» **DATASET EXCERPTS**

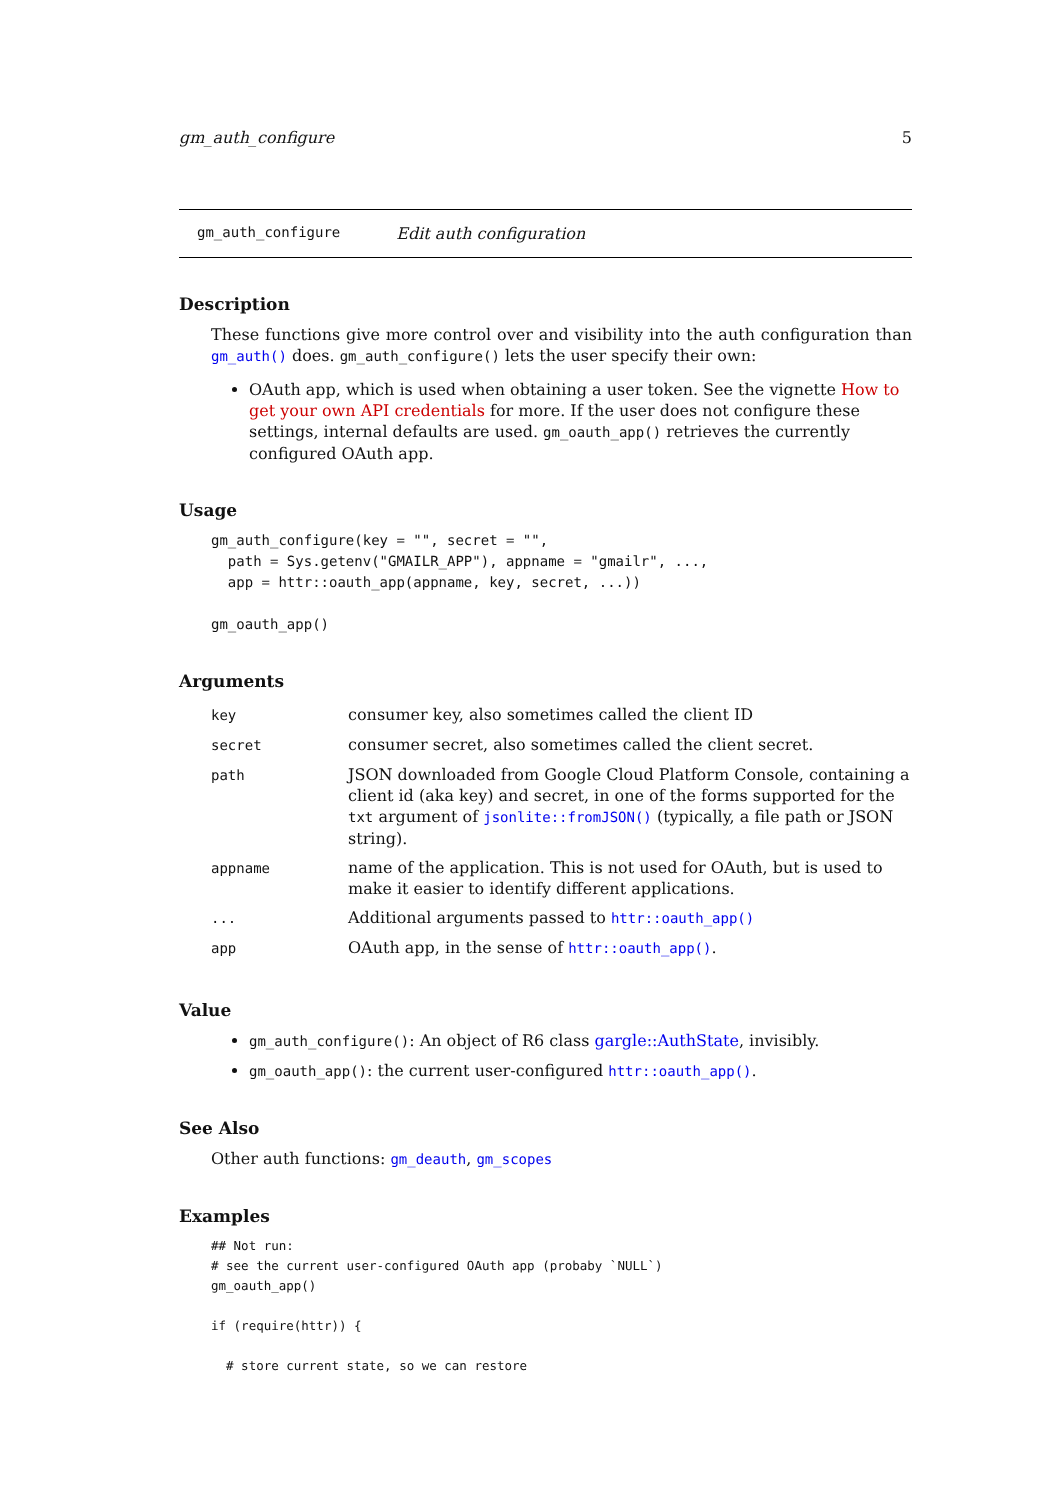gm_auth_configure 5
gm_auth_configure Edit auth configuration
Description
These functions give more control over and visibility into the auth configuration than gm_auth() does. gm_auth_configure() lets the user specify their own:
OAuth app, which is used when obtaining a user token. See the vignette How to get your own API credentials for more. If the user does not configure these settings, internal defaults are used. gm_oauth_app() retrieves the currently configured OAuth app.
Usage
gm_auth_configure(key = "", secret = "",
  path = Sys.getenv("GMAILR_APP"), appname = "gmailr", ...,
  app = httr::oauth_app(appname, key, secret, ...))

gm_oauth_app()
Arguments
| key | consumer key, also sometimes called the client ID |
| secret | consumer secret, also sometimes called the client secret. |
| path | JSON downloaded from Google Cloud Platform Console, containing a client id (aka key) and secret, in one of the forms supported for the txt argument of jsonlite::fromJSON() (typically, a file path or JSON string). |
| appname | name of the application. This is not used for OAuth, but is used to make it easier to identify different applications. |
| ... | Additional arguments passed to httr::oauth_app() |
| app | OAuth app, in the sense of httr::oauth_app() . |
Value
gm_auth_configure(): An object of R6 class gargle::AuthState, invisibly.
gm_oauth_app(): the current user-configured httr::oauth_app().
See Also
Other auth functions: gm_deauth, gm_scopes
Examples
## Not run:
# see the current user-configured OAuth app (probaby `NULL`)
gm_oauth_app()

if (require(httr)) {

  # store current state, so we can restore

» **WHAT IS BEING ASKED**
Your reply must reproduce all of the entries exactly and contain no pictures.

» **ANSWER TO THIS PROBLEM**
gm_auth_configure 5
gm_auth_configure Edit auth configuration
Description
These functions give more control over and visibility into the auth configuration than gm_auth() does. gm_auth_configure() lets the user specify their own:
OAuth app, which is used when obtaining a user token. See the vignette How to get your own API credentials for more. If the user does not configure these settings, internal defaults are used. gm_oauth_app() retrieves the currently configured OAuth app.
Usage
gm_auth_configure(key = "", secret = "",
  path = Sys.getenv("GMAILR_APP"), appname = "gmailr", ...,
  app = httr::oauth_app(appname, key, secret, ...))

gm_oauth_app()
Arguments
| key | consumer key, also sometimes called the client ID |
| secret | consumer secret, also sometimes called the client secret. |
| path | JSON downloaded from Google Cloud Platform Console, containing a client id (aka key) and secret, in one of the forms supported for the txt argument of jsonlite::fromJSON() (typically, a file path or JSON string). |
| appname | name of the application. This is not used for OAuth, but is used to make it easier to identify different applications. |
| ... | Additional arguments passed to httr::oauth_app() |
| app | OAuth app, in the sense of httr::oauth_app() . |
Value
gm_auth_configure(): An object of R6 class gargle::AuthState, invisibly.
gm_oauth_app(): the current user-configured httr::oauth_app().
See Also
Other auth functions: gm_deauth, gm_scopes
Examples
## Not run:
# see the current user-configured OAuth app (probaby `NULL`)
gm_oauth_app()

if (require(httr)) {

  # store current state, so we can restore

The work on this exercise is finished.